Bad Feilnbach – Die Wendelsteinrundfahrt des Ski-Club Au ist seit ihrer ersten Ausrichtung vor 34 Jahren ein absolutes Muss bei Hobby- und Freizeit- sowie ambitionierten Radsportlern. 2519 topzufriedene Pedalritter verwandelten am Samstag (24. August) das Gelände des ASV Au und rund um das Ski-Club-Vereinsheim erneut in ein Mekka des Radsports.
Hervorragende
Bedingungen
Bei herrlichen Bedingungen, die auch auf einen heißen Sommertag schließen ließen, warteten die Athleten in den frühen Morgenstunden am Kreuthweg auf die blockweise Startfreigabe durch die Verantwortlichen der Veranstaltung, darunter Bürgermeister Max Singer und Stefan Stahl, Vorsitzender des Ski-Clubs Au. Kräftig in die Pedale traten darauf hin zunächst 1570 Radfahrer in Richtung der traditionellen 120 oder 165 Kilometer langen Strecken.
690 Radler meistern
die 210 Kilometer
690 Extremsportler stellten sich zusätzlich der Herausforderung der Marathondistanz von knapp 210 Kilometer um den Tegernsee sowie in Richtung Spitzing. Allerdings veranlassten witterungsbedingte Sperrungen den Ausrichter zu Veränderungen der sonst gewohnten Streckenverläufe unter anderem im Inntal in Richtung Samerberg.
259 Teilnehmer, darunter Familien mit Kindern und „Neulinge“, bevorzugten die 50-Kilometer-Route in Richtung Irschenberg und um den Seehamer See. Wie schon in den Anfangsjahren galt es, alle angebotenen Touren, die auch heuer im Rahmen der Voranmeldungen völlig ausgebucht waren, ohne Zeit- oder Bergwertung zu bewältigen. Im Mittelpunkt standen Eindrücke von Natur und Landschaft ohne Stress in einer überaus großen „Radfahrer-Familie“ mit Gleichgesinnten zu sammeln.

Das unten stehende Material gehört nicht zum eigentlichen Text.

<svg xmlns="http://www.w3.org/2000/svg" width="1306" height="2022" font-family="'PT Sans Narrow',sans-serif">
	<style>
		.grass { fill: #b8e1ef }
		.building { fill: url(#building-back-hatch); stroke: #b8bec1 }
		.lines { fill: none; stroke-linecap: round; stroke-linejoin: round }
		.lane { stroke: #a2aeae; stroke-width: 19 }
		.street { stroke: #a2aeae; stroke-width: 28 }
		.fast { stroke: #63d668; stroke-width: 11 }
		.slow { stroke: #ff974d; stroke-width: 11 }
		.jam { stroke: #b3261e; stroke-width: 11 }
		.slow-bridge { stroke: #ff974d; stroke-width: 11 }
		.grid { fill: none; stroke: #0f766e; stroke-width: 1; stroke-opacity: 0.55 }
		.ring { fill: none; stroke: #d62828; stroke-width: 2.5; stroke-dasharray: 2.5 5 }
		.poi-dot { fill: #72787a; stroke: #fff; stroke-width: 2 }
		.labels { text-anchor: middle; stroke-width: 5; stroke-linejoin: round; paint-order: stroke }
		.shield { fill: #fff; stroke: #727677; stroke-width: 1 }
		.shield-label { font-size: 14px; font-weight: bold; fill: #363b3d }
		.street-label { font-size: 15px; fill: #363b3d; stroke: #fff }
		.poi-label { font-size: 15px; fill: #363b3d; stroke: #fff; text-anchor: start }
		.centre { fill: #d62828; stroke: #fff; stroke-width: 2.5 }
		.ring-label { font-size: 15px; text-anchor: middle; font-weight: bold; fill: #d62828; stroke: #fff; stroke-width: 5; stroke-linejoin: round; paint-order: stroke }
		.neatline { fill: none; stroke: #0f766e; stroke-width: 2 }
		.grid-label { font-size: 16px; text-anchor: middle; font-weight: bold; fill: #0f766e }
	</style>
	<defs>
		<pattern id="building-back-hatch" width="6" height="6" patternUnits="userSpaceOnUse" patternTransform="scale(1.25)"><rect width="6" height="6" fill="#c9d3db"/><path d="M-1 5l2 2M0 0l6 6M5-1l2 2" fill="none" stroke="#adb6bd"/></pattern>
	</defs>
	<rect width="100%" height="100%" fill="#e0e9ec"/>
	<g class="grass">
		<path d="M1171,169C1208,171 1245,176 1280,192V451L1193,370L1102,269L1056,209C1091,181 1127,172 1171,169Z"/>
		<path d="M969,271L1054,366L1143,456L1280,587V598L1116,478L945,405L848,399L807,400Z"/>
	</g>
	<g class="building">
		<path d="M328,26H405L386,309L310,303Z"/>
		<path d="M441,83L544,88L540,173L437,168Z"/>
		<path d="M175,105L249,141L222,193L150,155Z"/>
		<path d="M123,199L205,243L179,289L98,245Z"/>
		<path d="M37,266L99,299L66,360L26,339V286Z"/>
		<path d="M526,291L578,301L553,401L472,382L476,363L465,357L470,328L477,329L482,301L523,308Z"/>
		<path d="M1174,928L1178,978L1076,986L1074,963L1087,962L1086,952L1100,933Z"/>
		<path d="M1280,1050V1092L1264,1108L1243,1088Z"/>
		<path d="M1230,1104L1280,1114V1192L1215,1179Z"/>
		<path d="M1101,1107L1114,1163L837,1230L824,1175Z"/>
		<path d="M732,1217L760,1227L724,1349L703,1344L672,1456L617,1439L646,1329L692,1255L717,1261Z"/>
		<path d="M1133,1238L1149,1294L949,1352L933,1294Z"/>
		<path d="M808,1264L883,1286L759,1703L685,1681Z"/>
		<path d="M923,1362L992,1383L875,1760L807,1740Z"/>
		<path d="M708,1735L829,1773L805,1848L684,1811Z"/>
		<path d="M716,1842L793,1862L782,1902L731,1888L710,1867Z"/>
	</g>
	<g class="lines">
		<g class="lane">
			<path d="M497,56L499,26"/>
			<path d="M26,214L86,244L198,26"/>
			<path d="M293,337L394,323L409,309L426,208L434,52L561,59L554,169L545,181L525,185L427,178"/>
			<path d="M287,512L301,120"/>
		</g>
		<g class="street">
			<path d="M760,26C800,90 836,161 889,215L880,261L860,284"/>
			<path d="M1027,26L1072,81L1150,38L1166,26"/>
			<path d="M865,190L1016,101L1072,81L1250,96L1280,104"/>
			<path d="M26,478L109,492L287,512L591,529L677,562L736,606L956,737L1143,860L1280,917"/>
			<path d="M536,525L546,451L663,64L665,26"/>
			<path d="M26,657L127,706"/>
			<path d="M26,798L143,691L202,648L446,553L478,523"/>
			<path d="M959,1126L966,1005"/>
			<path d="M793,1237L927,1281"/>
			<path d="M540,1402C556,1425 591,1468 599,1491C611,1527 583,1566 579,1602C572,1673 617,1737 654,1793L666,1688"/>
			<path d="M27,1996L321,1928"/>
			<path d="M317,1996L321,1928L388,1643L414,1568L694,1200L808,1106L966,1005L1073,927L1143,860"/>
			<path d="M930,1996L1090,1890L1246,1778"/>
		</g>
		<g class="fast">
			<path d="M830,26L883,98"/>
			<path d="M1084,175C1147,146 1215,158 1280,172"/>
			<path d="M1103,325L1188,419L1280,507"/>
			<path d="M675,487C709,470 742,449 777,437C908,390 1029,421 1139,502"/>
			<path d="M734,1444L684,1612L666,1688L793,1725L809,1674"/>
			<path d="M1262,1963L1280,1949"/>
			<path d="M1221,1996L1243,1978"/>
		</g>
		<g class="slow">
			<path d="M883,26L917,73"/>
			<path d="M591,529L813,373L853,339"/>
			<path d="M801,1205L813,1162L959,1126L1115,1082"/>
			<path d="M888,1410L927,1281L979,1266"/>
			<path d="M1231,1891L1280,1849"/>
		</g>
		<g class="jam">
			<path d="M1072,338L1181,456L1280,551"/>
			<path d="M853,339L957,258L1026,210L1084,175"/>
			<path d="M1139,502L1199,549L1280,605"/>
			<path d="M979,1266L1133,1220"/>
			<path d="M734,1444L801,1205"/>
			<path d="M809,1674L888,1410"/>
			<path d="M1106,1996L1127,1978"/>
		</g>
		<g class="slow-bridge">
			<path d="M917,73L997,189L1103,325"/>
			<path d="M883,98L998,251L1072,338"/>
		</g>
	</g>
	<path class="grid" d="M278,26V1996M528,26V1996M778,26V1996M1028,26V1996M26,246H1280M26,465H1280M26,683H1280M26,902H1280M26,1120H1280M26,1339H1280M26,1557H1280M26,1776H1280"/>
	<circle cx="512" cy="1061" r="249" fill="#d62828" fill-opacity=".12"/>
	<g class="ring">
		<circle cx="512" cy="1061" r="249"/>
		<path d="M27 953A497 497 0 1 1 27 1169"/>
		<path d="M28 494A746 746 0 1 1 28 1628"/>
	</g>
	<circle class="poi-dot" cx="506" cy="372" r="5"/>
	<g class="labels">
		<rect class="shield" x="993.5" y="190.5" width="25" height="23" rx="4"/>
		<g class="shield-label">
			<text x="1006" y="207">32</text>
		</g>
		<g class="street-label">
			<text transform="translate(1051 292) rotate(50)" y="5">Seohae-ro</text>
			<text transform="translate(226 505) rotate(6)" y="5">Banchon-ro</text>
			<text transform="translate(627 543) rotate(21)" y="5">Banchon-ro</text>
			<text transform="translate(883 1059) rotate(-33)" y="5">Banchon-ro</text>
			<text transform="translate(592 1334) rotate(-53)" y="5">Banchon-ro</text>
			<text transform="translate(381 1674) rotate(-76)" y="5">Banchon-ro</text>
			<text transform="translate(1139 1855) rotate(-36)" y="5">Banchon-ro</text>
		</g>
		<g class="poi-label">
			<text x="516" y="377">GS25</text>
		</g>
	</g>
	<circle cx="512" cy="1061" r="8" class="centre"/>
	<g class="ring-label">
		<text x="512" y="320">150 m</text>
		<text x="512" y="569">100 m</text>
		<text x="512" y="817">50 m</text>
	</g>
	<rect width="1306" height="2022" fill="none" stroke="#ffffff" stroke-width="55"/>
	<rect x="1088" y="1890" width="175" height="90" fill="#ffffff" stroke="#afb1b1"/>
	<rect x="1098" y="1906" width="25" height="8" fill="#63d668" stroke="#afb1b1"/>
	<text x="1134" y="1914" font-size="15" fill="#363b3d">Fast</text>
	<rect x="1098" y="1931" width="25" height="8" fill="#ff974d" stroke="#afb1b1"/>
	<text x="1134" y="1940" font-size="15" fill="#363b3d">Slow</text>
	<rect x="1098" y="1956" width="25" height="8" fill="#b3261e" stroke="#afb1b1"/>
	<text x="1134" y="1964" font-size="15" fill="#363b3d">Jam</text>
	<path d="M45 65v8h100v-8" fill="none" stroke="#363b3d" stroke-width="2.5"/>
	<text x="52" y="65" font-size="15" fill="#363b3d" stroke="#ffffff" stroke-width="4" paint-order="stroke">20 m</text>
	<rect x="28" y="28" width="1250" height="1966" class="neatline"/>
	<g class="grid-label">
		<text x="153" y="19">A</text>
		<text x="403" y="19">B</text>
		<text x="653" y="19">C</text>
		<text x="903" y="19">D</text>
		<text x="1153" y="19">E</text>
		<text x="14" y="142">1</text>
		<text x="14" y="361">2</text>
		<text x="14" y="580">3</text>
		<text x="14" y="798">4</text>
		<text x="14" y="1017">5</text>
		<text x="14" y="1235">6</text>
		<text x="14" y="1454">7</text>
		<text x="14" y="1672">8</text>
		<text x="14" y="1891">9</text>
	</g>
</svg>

Nach schadloser Rückkehr am Zielort „Sportplatz ASV Au“ warteten ein großer Biergarten und Klänge der Auer Musi auf die Sportler, die sich allesamt überaus zufrieden zeigten. Etwa Bernado Lazo und Aldo Contreras aus Mexiko-Stadt als weitgereiste Teilnehmer, die bereits vor einigen Jahren die Wendelsteinrundfahrt schätzen lernten.
Zum 15. Mal hatte für Johan Wernolf aus Stockholm die Veranstaltung in Au einen festen Platz im Terminkalender. Sonst die 120 Kilometer fahrend, wurde für ihn und seinen Angehörigen die 50-Kilometer-Strecke zu einem besonderen Erlebnis. Nicht nur dieses Miniteam, auch die vielen anderen Teilnehmer, die etwa aus Österreich, der Schweiz und allen Teilen der Republik anreisten, schwärmten von einem anspruchsvollen und ereignisreichen Tag.
Alles, was das
Radlerherz begehrt
Reichlich Lob gab es nicht nur für die äußerlichen naturgegebenen Reize entlang der hervorragend und mit Bedacht ausgeschilderten Routen. Beeindruckt waren die Teilnehmer auch von dem Angebot an den Verpflegungsstationen etwa mit frischem Rührei in Sachrang, Kässpatzen an der Krugalm oder Schweinswürstel in Reichersdorf sowie anderen Schmankerl und Brotzeiten oder selbstgebackenen Kuchen. Angesichts der hohen Temperaturen, die die Radler aus persönlicher Sicht unterschiedlich werteten, waren isotonische und andere kühlende Getränke absolute Highlights.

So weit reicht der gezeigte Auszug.